Siempre hacía como que no sabía todo lo que no quería saber; desentendiéndome de lo que me podía doler.
No es que no me interesase por los asuntos del mundo, justo al revés, lo que intentaba no saber es lo cercano, lo que duele, lo que preferiría no conocer.
Y así sigue siendo a día de hoy, desconozco casi todo lo que puedo desconocer de aquellos a los que quiero, para no tener que saber cuánto sufren y sufrir yo con ellos.
Hasta que un mal día la realidad te estalla; como me ha estallado con mi adorado tío y querido padrino, modelo y maestro de todo aquello que yo ser quisiera y no he sido.
Fue a mí al primero que le dijo que tenía un cáncer, fue a mí a quien confió su secreto; y tanto él como yo decidimos no darle demasiada importancia, él tenía asuntos mucho más interesantes que despachar antes que una desagradable operación, yo prefería hablar con él de tantas cosas que me llenan al hablar con él antes que del quirófano y del doctor.
Hasta que la enfermedad se ha hecho realidad; y la realidad sa ha instalado en su cama del hospital; hasta que hoy ha sido la operación y no hace sino decir que está jodido y que está dolido.
Y la debilidad de mi adorado tío me duele hasta el infinito, pues me sé -nos sé, pues él es como yo- culpable de despreocupación intencionada, de no haberme preparado para una operación que era verdad desde hace meses, para un dolor que sabía llegar pero preferí ignorar; tan es así que sabiendo la operación este miércoles me reservé hotel en Salamanca para el viernes, queriendo creer que nada iba a ser y que todo estaría bien y solventado como para irme de viaje.

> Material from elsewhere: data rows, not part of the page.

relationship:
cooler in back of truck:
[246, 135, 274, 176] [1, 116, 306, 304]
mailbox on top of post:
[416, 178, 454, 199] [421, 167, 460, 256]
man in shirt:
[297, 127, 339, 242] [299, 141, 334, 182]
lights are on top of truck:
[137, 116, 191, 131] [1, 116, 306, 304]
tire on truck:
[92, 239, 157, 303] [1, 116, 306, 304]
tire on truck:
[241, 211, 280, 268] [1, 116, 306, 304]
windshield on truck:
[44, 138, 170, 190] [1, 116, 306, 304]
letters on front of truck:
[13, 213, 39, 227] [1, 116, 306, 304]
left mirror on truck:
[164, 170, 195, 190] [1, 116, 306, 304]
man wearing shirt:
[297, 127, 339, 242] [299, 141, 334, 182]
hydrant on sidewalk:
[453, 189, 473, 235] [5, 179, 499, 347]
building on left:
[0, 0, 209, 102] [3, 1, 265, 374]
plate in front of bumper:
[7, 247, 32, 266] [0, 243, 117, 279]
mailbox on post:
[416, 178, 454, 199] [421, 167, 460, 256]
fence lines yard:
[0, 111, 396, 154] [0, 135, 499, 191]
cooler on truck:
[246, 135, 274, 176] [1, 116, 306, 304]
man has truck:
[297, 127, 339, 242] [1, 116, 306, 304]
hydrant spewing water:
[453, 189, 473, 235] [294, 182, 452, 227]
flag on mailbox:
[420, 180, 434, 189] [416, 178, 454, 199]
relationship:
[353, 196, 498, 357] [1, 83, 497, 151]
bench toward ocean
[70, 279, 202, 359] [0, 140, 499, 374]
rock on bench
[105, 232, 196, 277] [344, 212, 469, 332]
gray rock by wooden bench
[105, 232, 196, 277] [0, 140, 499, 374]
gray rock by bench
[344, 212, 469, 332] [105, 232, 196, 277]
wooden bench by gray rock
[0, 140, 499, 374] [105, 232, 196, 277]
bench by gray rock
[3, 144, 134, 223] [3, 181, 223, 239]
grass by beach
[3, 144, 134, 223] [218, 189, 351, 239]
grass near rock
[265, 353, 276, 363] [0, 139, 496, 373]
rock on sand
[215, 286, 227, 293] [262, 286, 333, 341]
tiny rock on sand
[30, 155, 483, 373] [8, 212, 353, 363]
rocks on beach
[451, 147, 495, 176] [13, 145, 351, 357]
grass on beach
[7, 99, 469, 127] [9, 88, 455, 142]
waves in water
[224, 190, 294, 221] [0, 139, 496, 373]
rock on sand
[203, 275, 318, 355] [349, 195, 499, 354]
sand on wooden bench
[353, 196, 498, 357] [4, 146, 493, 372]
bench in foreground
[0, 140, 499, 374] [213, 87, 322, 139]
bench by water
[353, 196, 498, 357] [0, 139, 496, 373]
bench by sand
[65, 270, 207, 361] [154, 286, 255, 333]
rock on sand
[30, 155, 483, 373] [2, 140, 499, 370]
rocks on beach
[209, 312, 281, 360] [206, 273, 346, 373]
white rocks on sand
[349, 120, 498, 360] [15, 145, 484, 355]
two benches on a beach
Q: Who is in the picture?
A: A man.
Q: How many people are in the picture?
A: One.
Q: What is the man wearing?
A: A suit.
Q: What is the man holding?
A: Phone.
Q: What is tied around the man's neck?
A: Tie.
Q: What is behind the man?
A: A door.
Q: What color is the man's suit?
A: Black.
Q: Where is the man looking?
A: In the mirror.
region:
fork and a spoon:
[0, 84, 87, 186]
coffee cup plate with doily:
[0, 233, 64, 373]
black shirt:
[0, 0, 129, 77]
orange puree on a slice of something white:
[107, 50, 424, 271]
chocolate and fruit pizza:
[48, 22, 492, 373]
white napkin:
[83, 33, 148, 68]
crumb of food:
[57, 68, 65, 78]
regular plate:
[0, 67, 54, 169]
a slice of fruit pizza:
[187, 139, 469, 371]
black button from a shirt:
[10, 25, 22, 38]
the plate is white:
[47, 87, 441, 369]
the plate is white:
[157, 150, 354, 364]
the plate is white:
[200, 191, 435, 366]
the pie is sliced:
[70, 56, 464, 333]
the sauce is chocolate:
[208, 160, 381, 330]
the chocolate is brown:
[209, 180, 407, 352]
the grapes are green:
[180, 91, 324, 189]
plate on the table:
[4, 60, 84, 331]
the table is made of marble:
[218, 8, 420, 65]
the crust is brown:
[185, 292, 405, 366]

Vil autoengaño.
La operación ha salido bien y mi tío no está mal; pero me jode saber que la operación era tan grave como sabía y no quería reconocer, y que él está jodido aunque no lo quisiera saber.
No se puede rehuir la realidad, al final siempre te alcanza, el final siempre llega.
Mañana, cuando le suben a planta, paso la noche en el hospital con él.
1 codas y apostillas:
Sólo decirte que aproveches cada momento que estés con él, que deseo que sean muchiiiiiisimos y mucha fortaleza para sobrellevar la enfermedad, un beso a los dos.